William Shatner is still the leading man of the film as Kirk, for the first time in these films being given a love interest in Catherine Hicks as Dr. Gillian Taylor, a marine biologist who has fallen in love with the whales.  This is where the script’s dialogue equally sparkles, the roundabout way Kirk gets to the point is a particular masterstroke before culminating in the line “I’m from Iowa, I only work in outer space.”  There is this pop cultural depiction of Kirk as incredibly sexually active, but Star Trek IV: The Voyage Home avoids that.  The relationship between Kirk and Taylor is one that grows over the film, but never actually spills out into proper, explicit romance.  Despite Taylor ending the film in the 23rd century with her precious whales, the ending is explicit that their romance really wasn’t a romance at all.  The film makes the decision to not frame this as disappointing for either party, handling it with an adult sensibility that really works.  It helps that Hicks is perfect at playing the straight man to a lot of the film’s future comedy, especially as it goes on and she is embroiled in the science fiction plot.  It’s another aspect that really builds the film and helps end things in a satisfying way that the series probably should have ended here.

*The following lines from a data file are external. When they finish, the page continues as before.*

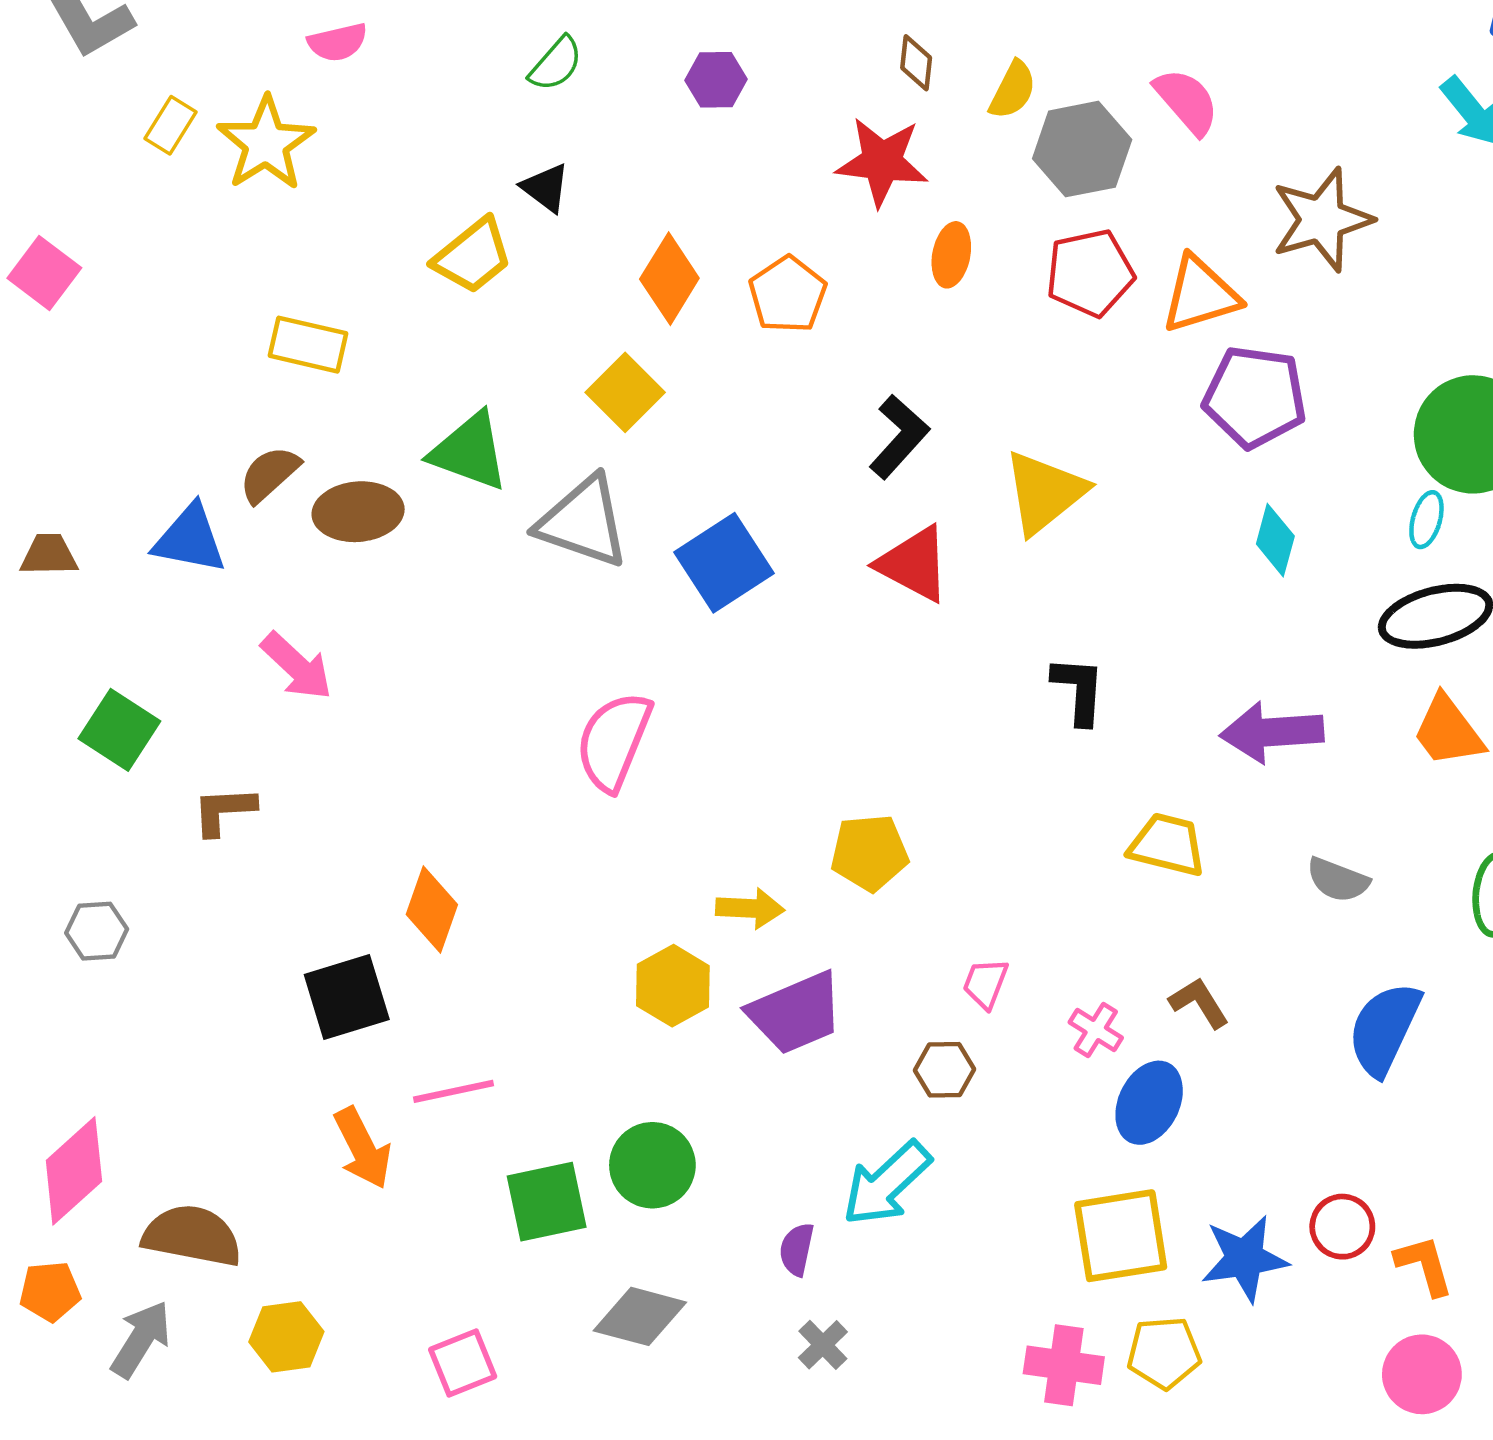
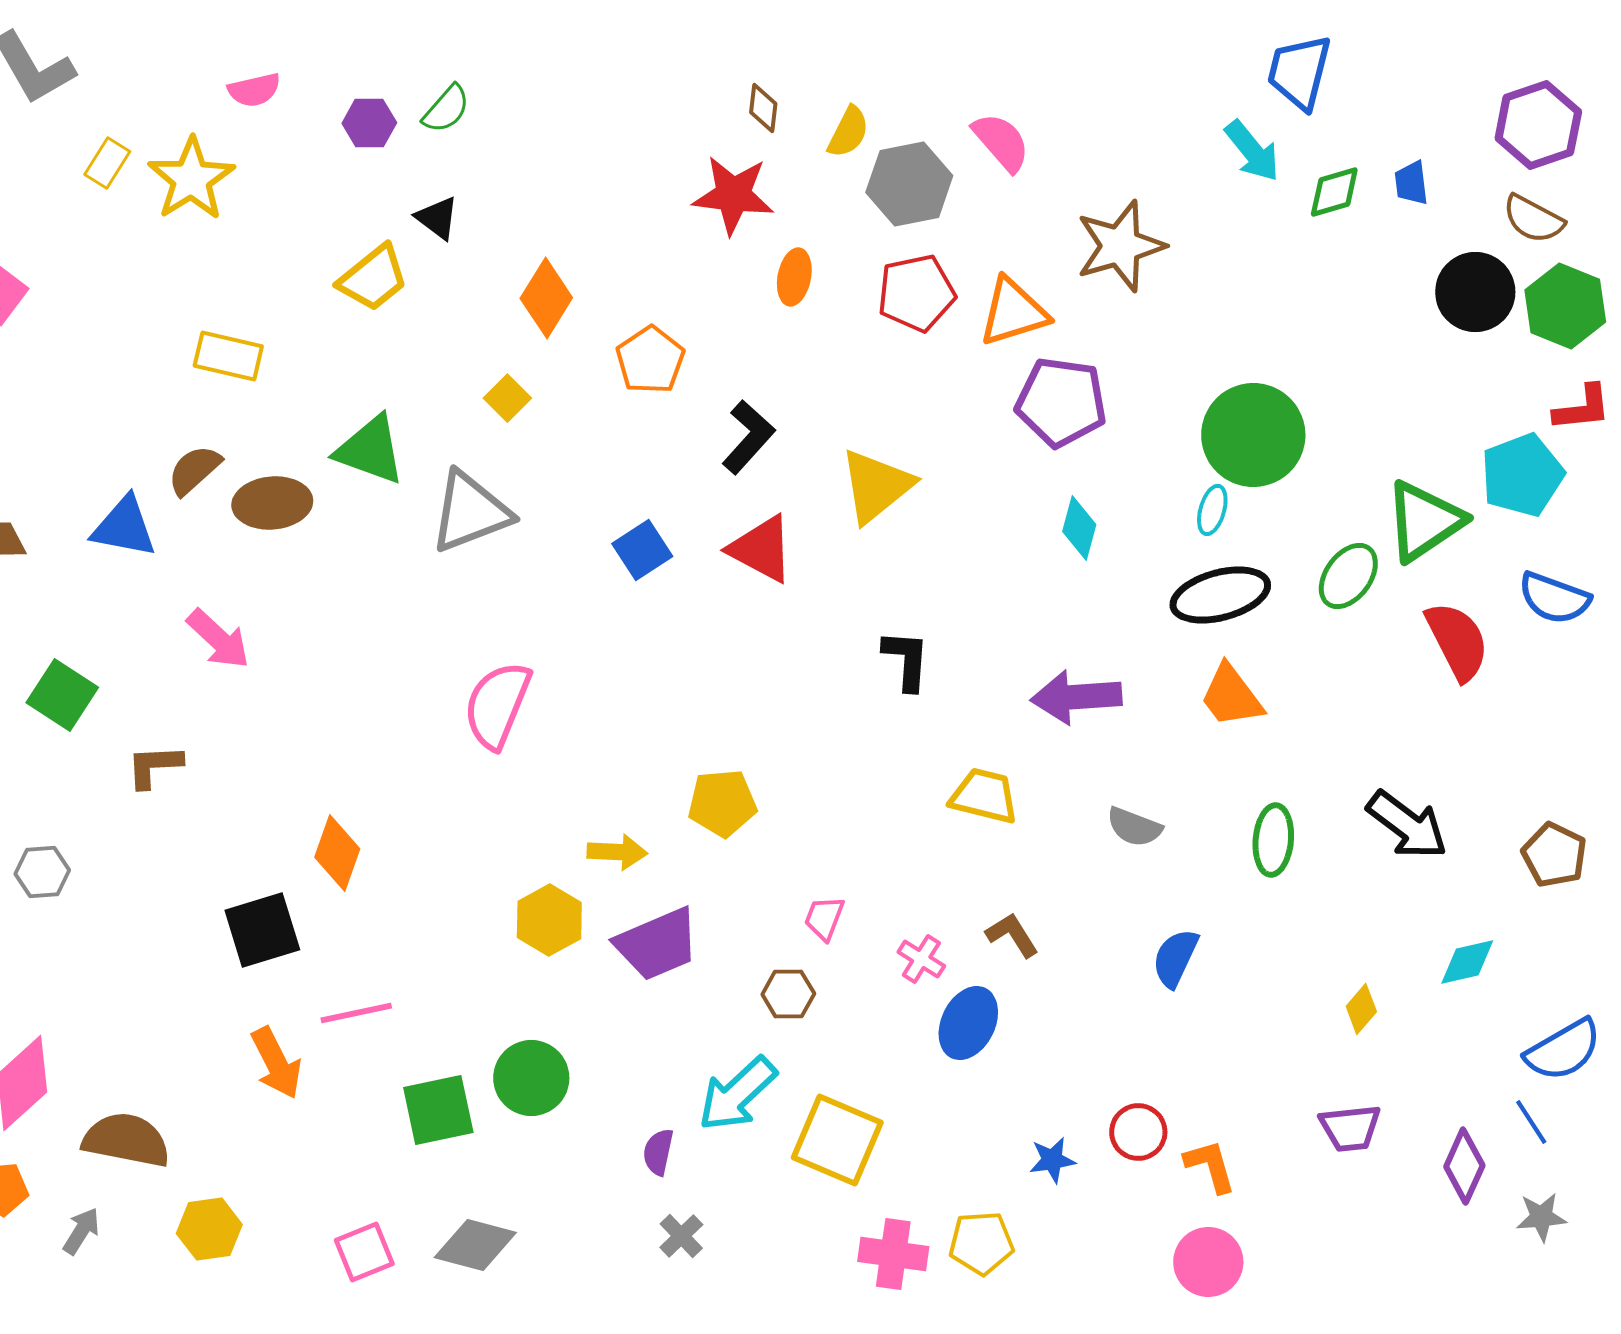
purple hexagon: (716, 80) -> (369, 123), moved
orange pentagon: (788, 295) -> (650, 360), moved
yellow square: (625, 392) -> (507, 398), size x0.7
gray triangle: (583, 522) -> (470, 512), turned -40
blue square: (724, 563) -> (642, 550), moved, size x0.7
blue semicircle: (1384, 1029) -> (1175, 958), size x0.7
yellow square: (1121, 1236) -> (837, 1140), moved, turned 32
blue star: (1245, 1258) -> (1052, 1160), size x0.6
gray diamond: (640, 1316) -> (475, 1245), moved
gray arrow: (141, 1339) -> (81, 1231), size x0.7

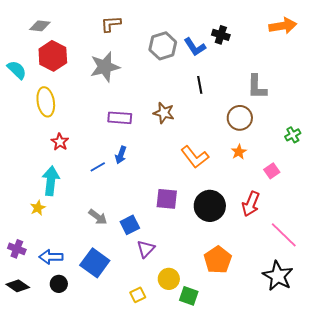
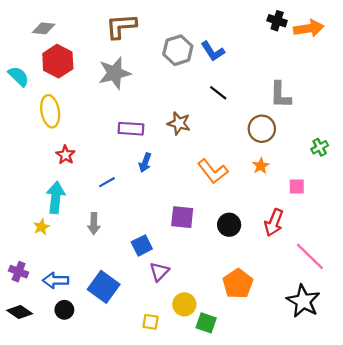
brown L-shape: (111, 24) -> (121, 26), size x1.4
black cross: (221, 35) -> (277, 21), moved
black line: (200, 85) -> (218, 93), turned -42
blue arrow: (121, 155) -> (145, 163), moved
pink square: (272, 171) -> (297, 187), turned 35
black circle: (210, 206) -> (229, 225), size x0.7
gray arrow: (98, 217) -> (94, 224), moved, turned 54
yellow square: (138, 295) -> (151, 322), turned 35

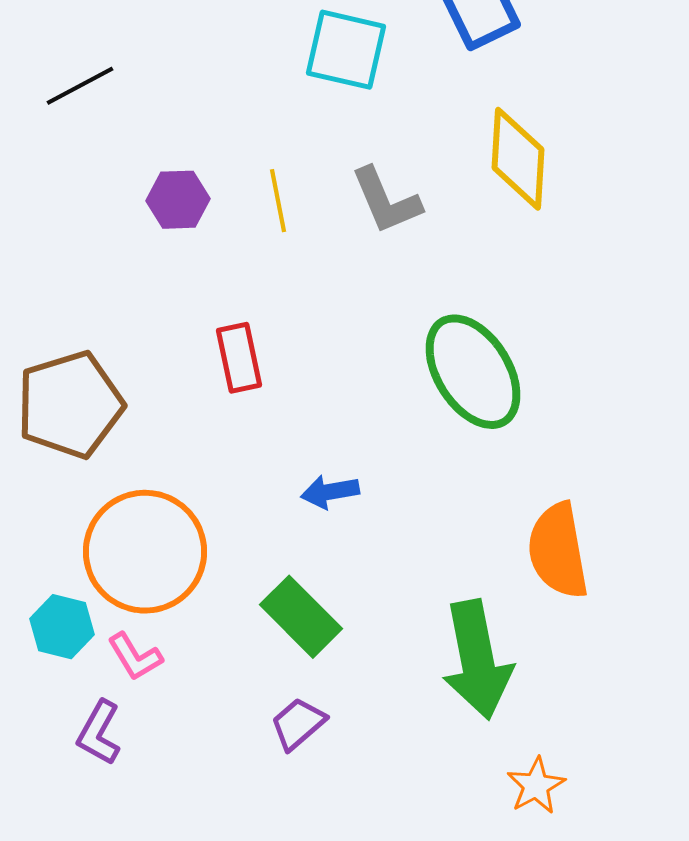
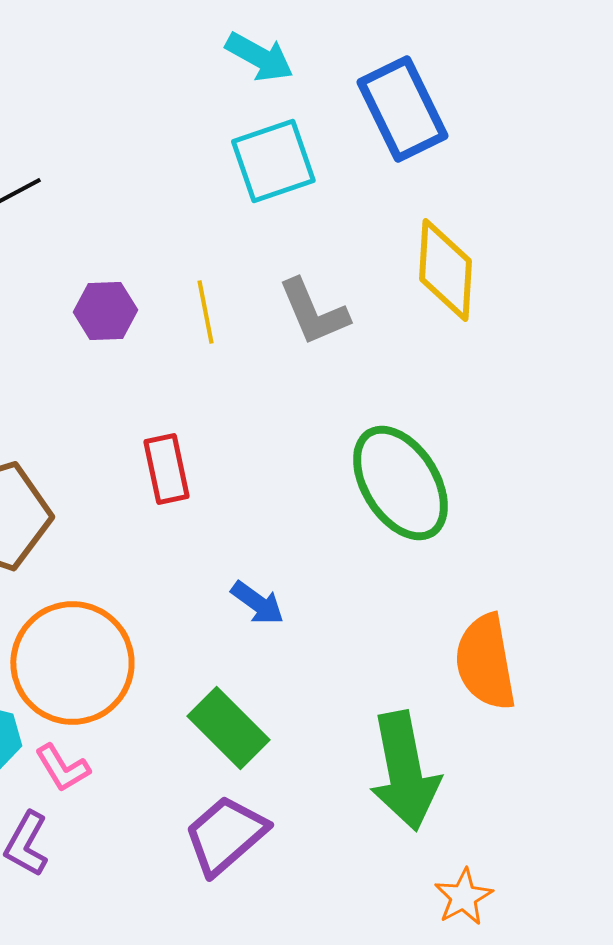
cyan square: (346, 50) -> (273, 161), turned -32
blue arrow: (330, 492) -> (257, 603), turned -134
purple trapezoid: (298, 724) -> (225, 835), size x1.5

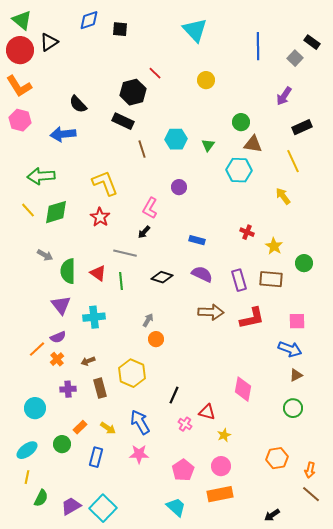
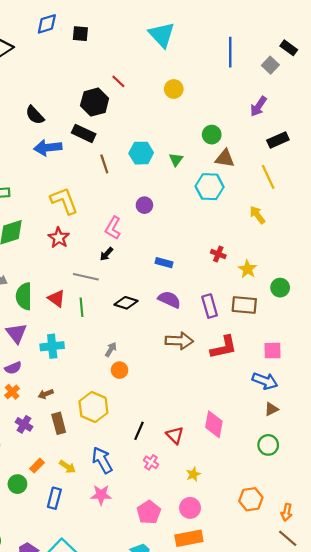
blue arrow: (63, 134) -> (48, 148), moved
purple cross: (68, 389) -> (24, 424), turned 35
red triangle: (207, 412) -> (175, 435), moved, turned 30

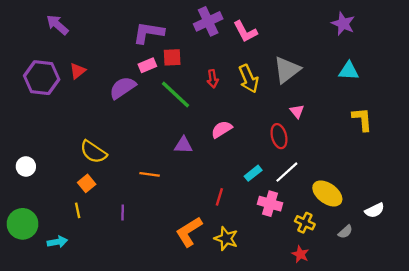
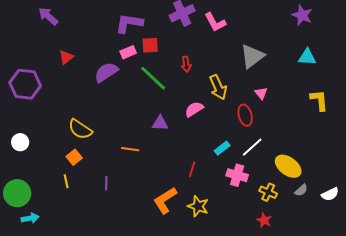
purple hexagon: (42, 78) -> (25, 84), moved
yellow arrow: (249, 79) -> (218, 87), moved
white semicircle: (375, 210) -> (330, 194), moved
gray semicircle: (345, 232) -> (301, 190), moved
cyan arrow: (57, 242) -> (30, 218), moved

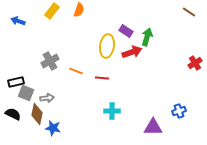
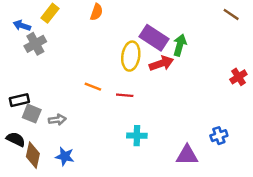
yellow rectangle: (52, 11) -> (50, 13), moved
purple rectangle: (126, 31) -> (154, 38), size x1.6
gray cross: (50, 61) -> (35, 44), moved
brown diamond: (37, 114) -> (33, 155), moved

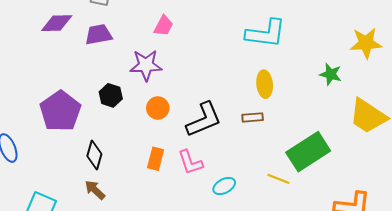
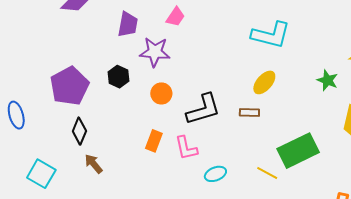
purple trapezoid: (99, 35) -> (128, 24), moved, turned 104
yellow ellipse: (265, 84) -> (264, 82), turned 40
black diamond: (94, 155) -> (79, 131), moved

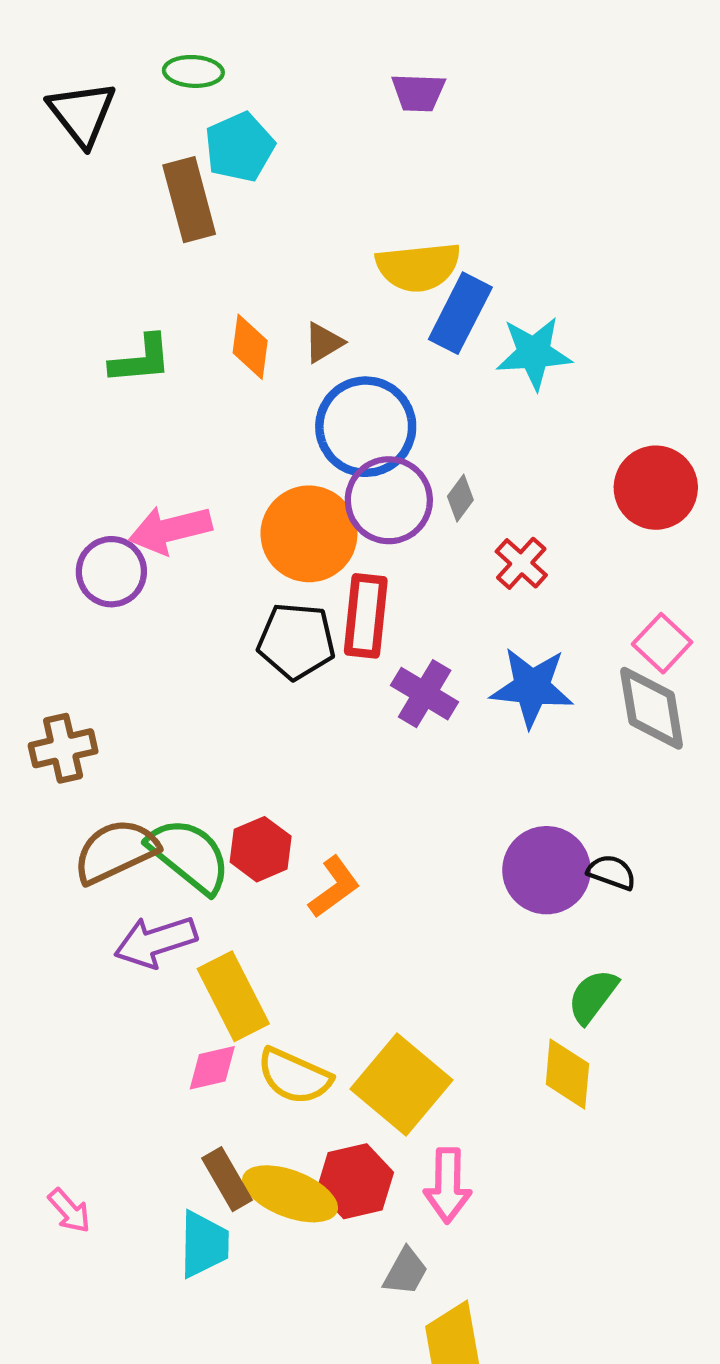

Overall, Star Trek IV: The Voyage Home can be described as an incredibly fun film.  Somehow, each installment of the Star Trek films has had a radically different tone and plot, yet each feel like an aspect of Star Trek.  This review couldn’t possibly encompass everything that makes the film work, especially with how strong the script is in terms of comedy while not ever letting the viewer or characters lose the tension.  The premise is just a tad too ridiculous and in terms of drama it obviously doesn’t become as emotionally satisfying of Star Trek II: The Wrath of Khan, but it is certainly a satisfying film just to let watch over you.  It’s a funny adventure with huge stakes and the cast giving it their all under a director they already love working with and the quality reflects what makes that work.  8/10.